Net migration to the UK rose to an all-time high of 606,000 in 2022, piling pressure on Rishi Sunak’s government, but the country’s statistics agency said the influx was now starting to level off.
Thursday’s record numbers fell short of some earlier forecasts that net migration reached 700,000 last year. However, they contradicted the Conservatives’ 2019 pledge – reaffirmed by Sunak – that “overall numbers will come down”.
“The numbers are very high, it’s that simple,” the prime minister told the international satellite television station after the 606,000 figure was released. “And I want to bring them down.”
The Office for National Statistics said the total – which compares to the 2021 net immigration figure of 488,000 – was driven by people coming to the UK from outside the European Union, including from Ukraine and Hong Kong. But he said net immigration to the UK is now leveling off, with immigration slowing and immigration increasing.
The statistics agency also noted that the mix of immigrants had changed throughout the year, with relatively fewer newcomers arriving as students and more through humanitarian routes.
The Office for National Statistics estimated total migration from outside the European Union at around 925,000, up 287,000 from 2021. Students and their families made up more than a third of this total, with 235,000 arriving on work visas and around 250,000 asylum seekers or humanitarian routes.
Migration outside the EU has also increased, largely due to students returning home, leaving net migration from outside the EU at 660,000.
Total immigration from the EU, which accounted for more than half of arrivals until 2018, will only be 151,000 in 2022. With 202,000 EU nationals leaving the UK during the year, immigration to the EU is now negative.
Guy Lindup, director of the ONS International Migration Center, said “unprecedented global events” combined with the lifting of Covid-19 restrictions have led to record levels of migration.
But, she added, the evidence points to a slowdown in migration, “which indicates the temporary nature of these events.”
Immigration remains highly politically charged, with the government under attack from the right and Labor saying it has lost control of the issue.
Sunak stressed that measures announced this week to prevent foreign students bringing their family members with them would lead to lower levels over time, and urged the public to “rest assured” that the issue has been brought under control.
But the current flows are still well above the government’s 2010 pledge to reduce net migration to “tens of thousands”.
The ONS also revised its figure for net migration for the year ending June 2022, which now stands at 606,000 after including asylum seekers – up from a previous estimate of 504,000.
Tory MPs issued warnings to the government to redouble its efforts to bring down numbers.

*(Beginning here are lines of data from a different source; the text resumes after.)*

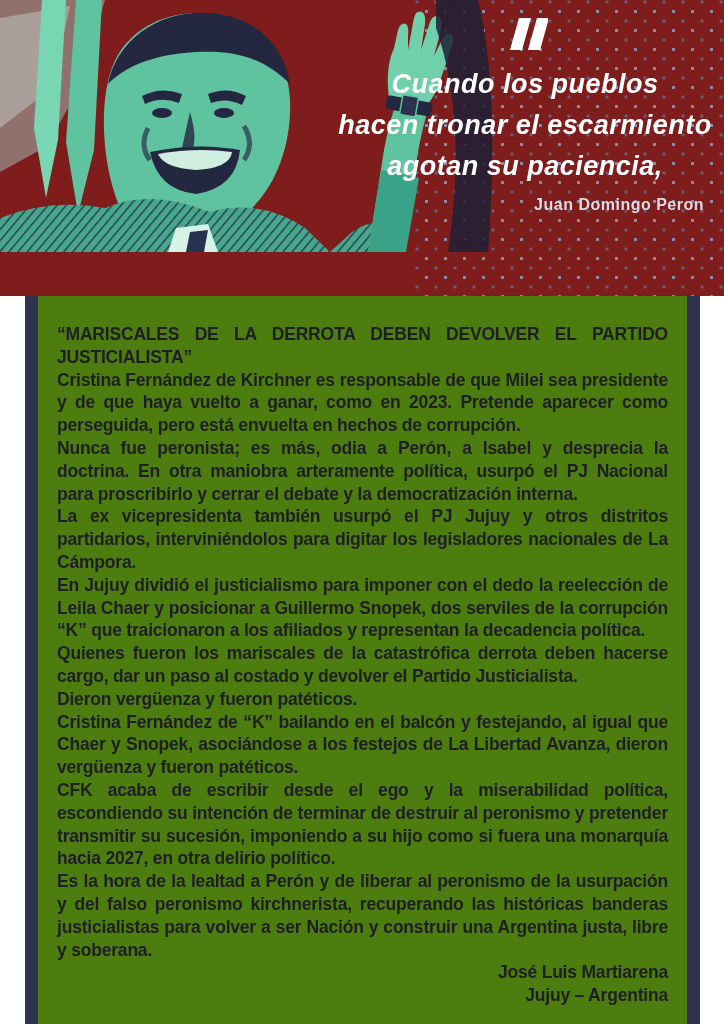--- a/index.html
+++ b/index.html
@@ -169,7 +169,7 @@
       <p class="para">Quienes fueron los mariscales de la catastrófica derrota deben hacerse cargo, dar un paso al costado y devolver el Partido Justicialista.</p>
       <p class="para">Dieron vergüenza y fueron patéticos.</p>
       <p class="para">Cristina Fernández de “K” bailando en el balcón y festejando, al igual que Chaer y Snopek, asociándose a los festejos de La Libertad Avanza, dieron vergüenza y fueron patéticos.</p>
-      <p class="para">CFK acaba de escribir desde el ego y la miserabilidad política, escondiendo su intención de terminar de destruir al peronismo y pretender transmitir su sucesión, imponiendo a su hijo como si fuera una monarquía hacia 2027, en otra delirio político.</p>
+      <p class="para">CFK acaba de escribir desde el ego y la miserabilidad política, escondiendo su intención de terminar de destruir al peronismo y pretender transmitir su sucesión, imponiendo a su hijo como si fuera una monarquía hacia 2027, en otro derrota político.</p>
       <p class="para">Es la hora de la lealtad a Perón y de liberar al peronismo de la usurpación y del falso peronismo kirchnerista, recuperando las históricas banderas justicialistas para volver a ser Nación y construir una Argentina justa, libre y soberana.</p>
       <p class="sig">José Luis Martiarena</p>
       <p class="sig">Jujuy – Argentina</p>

“Where are you going to house these people? We build around 180,000 new homes a year,” former Conservative minister Sir John Hayes, who heads the so-called common sense group of right-wing MPs, told the BBC before the figures were released.
Labor criticized the government for the “extraordinary figures”, stressing that the number of work visas issued had doubled since the pandemic.
Yvette Cooper, the shadow home secretary, said the government had “no control over immigration” and had “completely failed to address skills shortages, particularly in health and social care, or to get people back to work post-Covid”.
But Jonathan Portes, a professor at King’s College London, said the figures show net migration is likely to decline in 2023.
“The narrative that migration is escalating or is simply out of control is simply wrong,” he said. He added that the figures showed the continuing impact of Brexit, with “a complete reorientation of British migration flows away from the EU and towards the rest of the world”.
Marley Morris, associate director for migration at the IPPR think tank, said ministers should avoid “unintentional overreactions” to the numbers.
He said there were clear signs that net migration was stabilizing and there was “strong public support for the main drivers of net migration, including NHS recruitment, international students and humanitarian routes”.